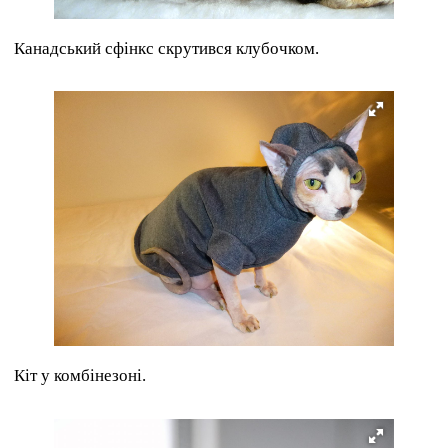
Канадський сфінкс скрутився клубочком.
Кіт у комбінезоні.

----------------

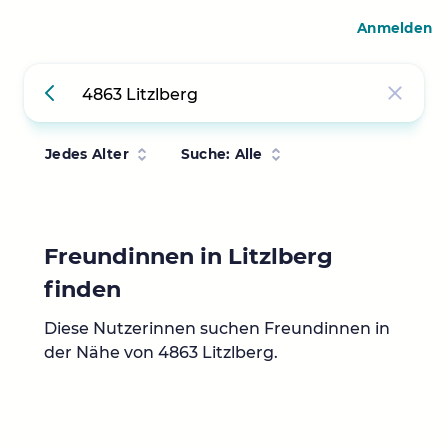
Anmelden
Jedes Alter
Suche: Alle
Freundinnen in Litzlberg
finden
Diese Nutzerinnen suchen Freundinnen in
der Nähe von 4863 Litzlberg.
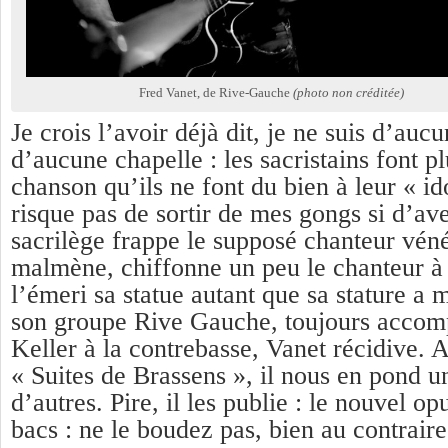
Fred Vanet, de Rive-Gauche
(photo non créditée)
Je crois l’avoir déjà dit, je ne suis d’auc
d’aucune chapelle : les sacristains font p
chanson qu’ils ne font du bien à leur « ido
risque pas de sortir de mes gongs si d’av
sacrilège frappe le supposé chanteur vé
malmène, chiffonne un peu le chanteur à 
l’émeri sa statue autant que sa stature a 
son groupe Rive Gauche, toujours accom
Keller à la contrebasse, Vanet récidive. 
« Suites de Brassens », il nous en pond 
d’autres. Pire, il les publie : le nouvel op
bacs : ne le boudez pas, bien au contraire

----------------

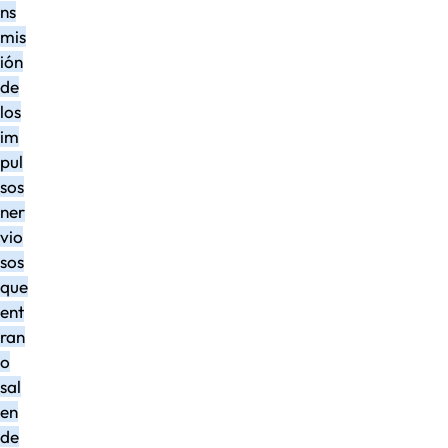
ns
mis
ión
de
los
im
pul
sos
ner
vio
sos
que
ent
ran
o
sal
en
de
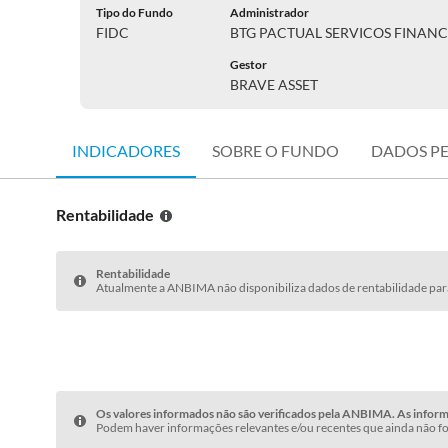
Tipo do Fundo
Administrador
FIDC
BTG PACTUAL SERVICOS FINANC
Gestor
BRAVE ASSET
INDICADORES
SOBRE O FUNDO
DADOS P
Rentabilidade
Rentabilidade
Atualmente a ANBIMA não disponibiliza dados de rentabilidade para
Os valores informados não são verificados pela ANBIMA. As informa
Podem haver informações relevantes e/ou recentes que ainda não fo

----------------

* To-do item
Count the lines in the data above that contain the string "bien", matching case exactly. Give only the number.

* Written answer
2